Scan the records beneath this line for the line holding "online.cz, psychotesty" and the line holding "Jména všech tazatelů", then transcribe exactly those two and all lines between.

▬▬▬▬▬▬▬▬▬▬

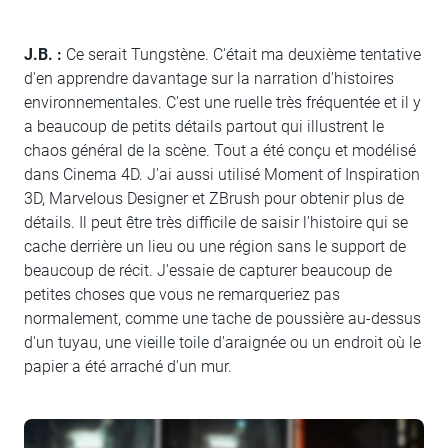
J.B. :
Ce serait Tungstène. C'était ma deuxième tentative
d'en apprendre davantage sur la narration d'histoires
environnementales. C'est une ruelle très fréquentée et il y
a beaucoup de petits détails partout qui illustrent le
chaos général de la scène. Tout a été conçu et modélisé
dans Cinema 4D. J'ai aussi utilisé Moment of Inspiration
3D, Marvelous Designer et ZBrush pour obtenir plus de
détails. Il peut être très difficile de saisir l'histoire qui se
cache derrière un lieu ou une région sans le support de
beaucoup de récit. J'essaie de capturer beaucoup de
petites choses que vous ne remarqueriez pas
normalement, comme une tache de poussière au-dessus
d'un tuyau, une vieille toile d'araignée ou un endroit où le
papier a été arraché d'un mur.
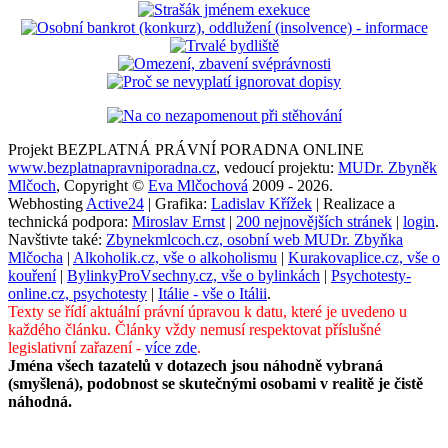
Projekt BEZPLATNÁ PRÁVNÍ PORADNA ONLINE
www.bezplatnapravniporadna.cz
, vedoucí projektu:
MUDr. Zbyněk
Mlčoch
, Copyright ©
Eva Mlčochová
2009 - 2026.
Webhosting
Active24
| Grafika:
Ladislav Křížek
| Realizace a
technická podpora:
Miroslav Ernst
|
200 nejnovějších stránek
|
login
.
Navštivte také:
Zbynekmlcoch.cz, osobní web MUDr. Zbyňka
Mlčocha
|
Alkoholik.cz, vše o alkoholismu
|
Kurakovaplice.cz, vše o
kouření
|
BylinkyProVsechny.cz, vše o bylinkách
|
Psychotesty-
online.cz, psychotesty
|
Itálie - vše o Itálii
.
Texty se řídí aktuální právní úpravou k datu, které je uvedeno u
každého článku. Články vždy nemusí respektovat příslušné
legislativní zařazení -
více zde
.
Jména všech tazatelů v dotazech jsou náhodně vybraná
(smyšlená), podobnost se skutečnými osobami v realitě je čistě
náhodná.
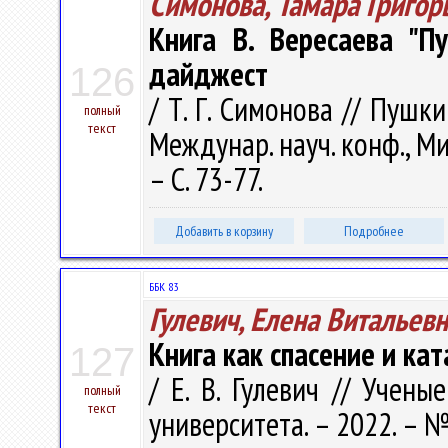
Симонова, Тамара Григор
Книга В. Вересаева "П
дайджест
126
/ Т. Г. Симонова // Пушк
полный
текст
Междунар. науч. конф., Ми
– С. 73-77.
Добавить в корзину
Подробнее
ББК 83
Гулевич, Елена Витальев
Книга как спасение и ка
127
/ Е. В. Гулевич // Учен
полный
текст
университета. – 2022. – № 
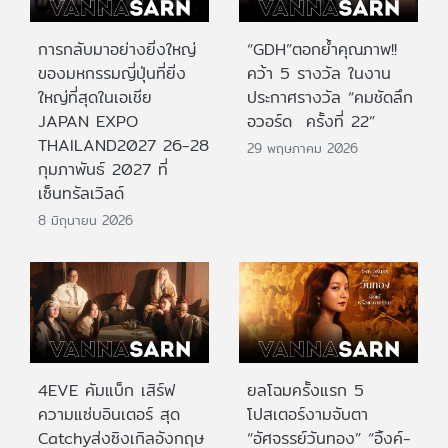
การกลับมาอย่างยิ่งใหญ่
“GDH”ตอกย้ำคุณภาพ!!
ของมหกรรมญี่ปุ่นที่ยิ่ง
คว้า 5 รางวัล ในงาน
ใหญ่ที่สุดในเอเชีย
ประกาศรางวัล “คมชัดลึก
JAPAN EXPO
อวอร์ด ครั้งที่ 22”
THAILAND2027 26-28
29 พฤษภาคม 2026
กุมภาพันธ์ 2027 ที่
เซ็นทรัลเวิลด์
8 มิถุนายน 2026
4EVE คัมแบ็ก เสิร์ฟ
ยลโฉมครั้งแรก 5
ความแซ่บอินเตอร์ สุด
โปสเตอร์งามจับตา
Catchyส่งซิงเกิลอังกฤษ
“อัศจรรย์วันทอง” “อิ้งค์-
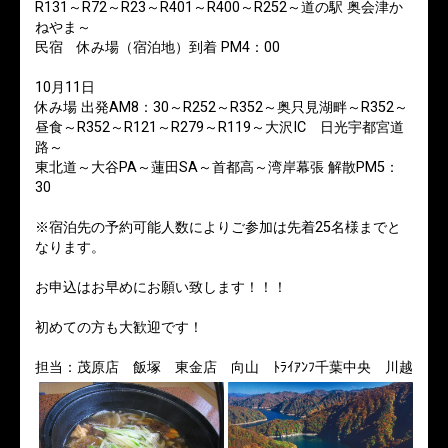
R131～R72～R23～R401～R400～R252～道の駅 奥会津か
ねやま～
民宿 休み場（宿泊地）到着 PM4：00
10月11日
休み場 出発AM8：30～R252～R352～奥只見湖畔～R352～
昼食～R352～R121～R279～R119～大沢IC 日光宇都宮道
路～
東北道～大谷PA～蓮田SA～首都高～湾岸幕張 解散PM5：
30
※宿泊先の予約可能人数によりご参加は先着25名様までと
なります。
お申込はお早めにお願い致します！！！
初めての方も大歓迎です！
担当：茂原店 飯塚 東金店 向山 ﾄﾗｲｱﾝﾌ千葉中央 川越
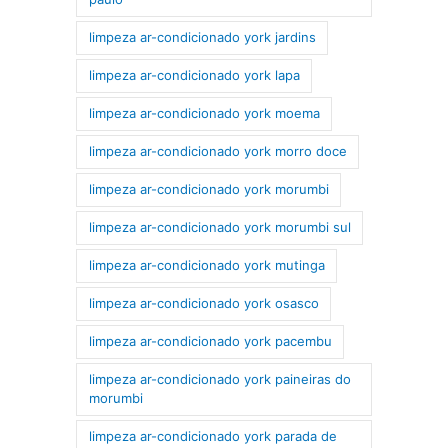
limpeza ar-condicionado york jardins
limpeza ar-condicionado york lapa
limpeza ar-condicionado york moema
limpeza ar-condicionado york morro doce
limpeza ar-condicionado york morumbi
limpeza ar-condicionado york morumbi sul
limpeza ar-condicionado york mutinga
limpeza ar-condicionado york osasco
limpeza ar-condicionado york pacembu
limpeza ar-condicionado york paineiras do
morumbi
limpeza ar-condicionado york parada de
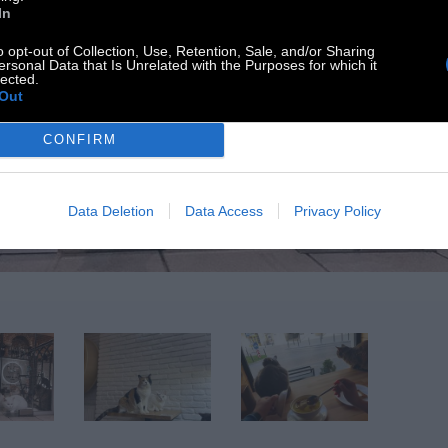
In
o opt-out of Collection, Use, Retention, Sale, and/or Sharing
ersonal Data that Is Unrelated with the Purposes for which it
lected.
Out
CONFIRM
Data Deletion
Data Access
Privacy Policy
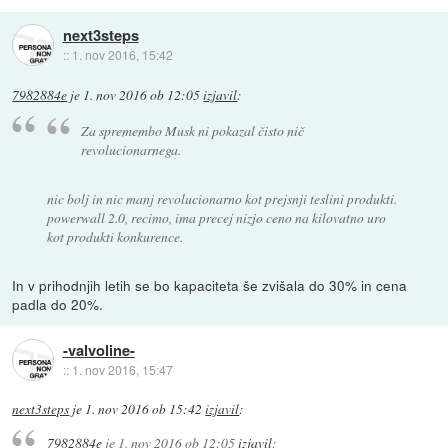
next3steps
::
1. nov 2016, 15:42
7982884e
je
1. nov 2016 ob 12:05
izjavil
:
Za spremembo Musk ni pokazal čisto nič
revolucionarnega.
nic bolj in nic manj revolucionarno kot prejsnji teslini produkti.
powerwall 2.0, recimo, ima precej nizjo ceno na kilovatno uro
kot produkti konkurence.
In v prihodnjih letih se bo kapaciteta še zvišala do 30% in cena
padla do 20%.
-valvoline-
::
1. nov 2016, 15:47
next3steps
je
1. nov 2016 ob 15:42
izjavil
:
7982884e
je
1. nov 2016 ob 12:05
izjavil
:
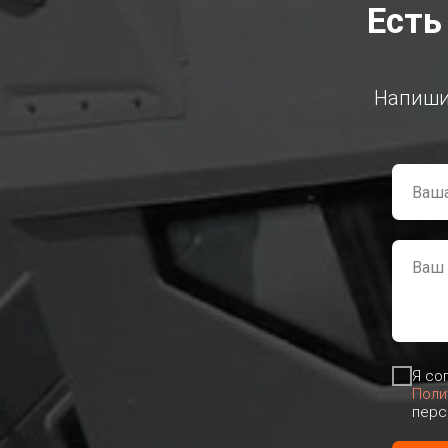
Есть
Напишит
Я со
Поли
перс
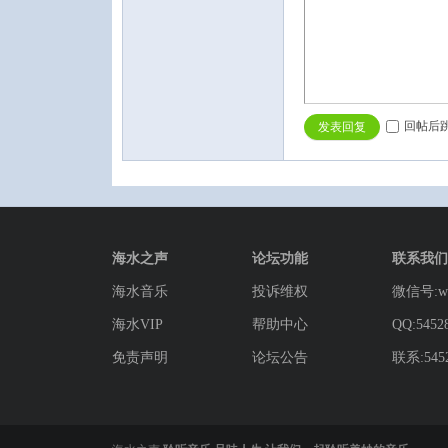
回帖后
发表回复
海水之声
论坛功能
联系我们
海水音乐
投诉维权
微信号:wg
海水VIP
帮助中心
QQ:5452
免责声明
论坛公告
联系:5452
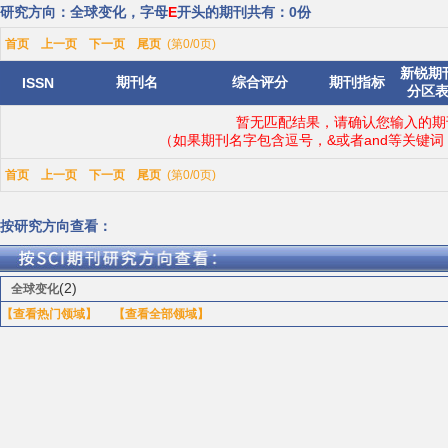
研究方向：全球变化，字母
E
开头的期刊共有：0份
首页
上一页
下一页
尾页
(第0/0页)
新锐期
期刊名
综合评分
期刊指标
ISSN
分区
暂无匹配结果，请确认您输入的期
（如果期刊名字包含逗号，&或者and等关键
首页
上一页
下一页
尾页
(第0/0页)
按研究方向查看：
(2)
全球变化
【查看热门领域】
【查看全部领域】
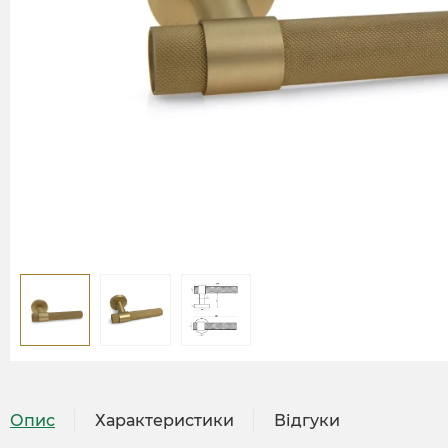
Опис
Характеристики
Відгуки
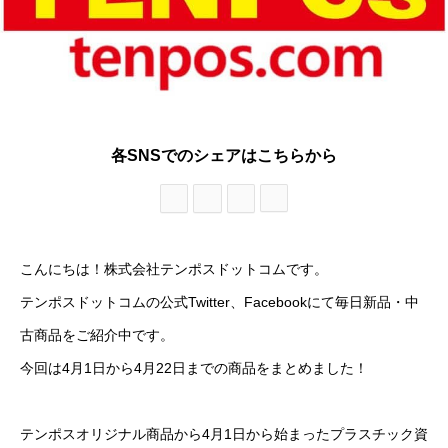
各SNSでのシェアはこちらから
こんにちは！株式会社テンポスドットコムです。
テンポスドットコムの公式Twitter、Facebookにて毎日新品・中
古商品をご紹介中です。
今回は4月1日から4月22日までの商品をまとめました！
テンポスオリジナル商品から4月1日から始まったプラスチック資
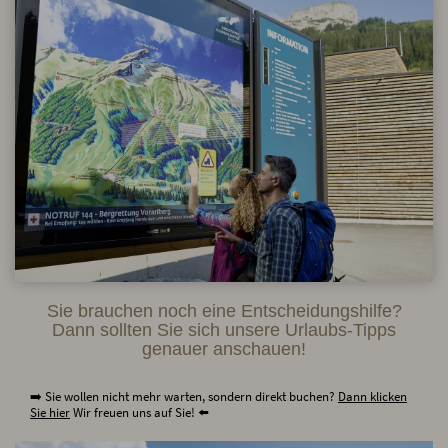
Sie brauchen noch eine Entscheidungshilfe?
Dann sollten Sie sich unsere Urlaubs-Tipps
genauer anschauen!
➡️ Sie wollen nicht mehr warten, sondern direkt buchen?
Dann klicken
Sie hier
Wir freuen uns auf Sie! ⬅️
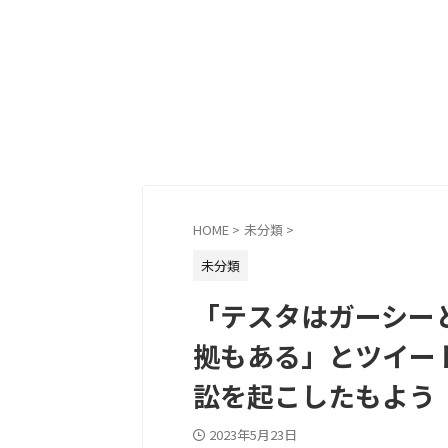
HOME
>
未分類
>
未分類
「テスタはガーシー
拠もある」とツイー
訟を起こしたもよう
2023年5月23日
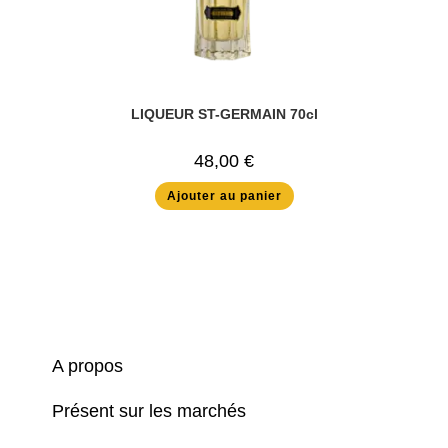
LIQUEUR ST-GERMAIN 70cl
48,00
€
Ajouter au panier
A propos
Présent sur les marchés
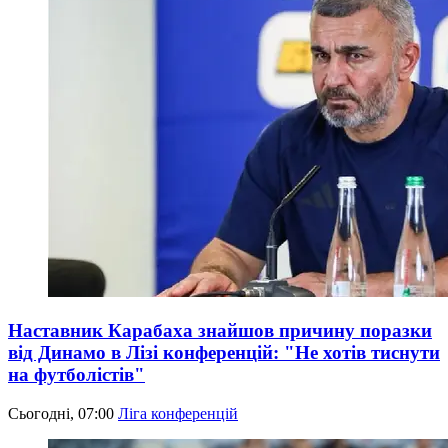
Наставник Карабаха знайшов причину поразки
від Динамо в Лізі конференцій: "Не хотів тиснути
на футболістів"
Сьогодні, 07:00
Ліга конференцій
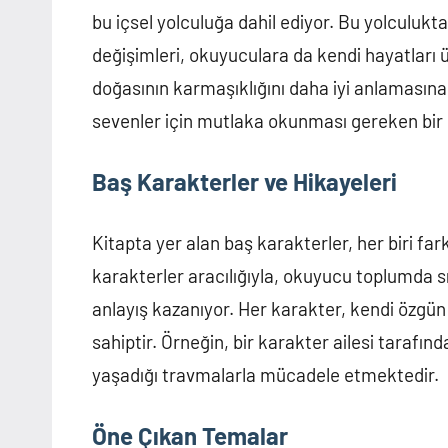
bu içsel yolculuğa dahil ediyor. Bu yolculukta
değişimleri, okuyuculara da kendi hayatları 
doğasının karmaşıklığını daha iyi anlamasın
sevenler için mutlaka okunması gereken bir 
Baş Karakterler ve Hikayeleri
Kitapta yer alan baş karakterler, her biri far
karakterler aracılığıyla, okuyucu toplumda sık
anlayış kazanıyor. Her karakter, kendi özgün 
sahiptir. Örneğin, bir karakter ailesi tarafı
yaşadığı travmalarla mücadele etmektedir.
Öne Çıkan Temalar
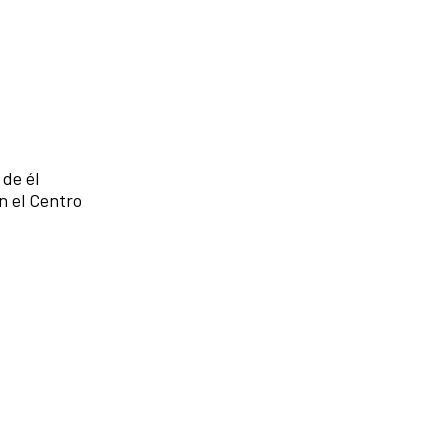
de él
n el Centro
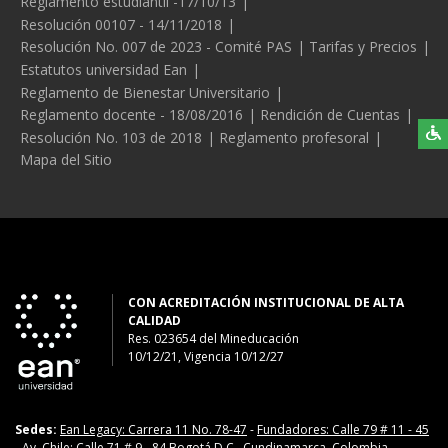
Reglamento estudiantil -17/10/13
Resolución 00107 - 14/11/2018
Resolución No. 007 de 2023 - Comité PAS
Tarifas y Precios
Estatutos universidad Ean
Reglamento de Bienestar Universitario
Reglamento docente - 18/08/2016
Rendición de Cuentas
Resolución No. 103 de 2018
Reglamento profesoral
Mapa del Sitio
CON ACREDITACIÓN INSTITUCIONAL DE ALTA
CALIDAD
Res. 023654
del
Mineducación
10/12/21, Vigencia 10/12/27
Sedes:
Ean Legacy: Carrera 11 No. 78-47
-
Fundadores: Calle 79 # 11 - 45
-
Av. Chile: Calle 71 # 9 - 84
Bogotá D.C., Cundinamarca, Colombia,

▬▬▬▬▬▬▬▬▬▬

• **Task solution**
online.cz, psychotesty
|
Itálie - vše o Itálii
.
Texty se řídí aktuální právní úpravou k datu, které je uvedeno u
každého článku. Články vždy nemusí respektovat příslušné
legislativní zařazení -
více zde
.
Jména všech tazatelů v dotazech jsou náhodně vybraná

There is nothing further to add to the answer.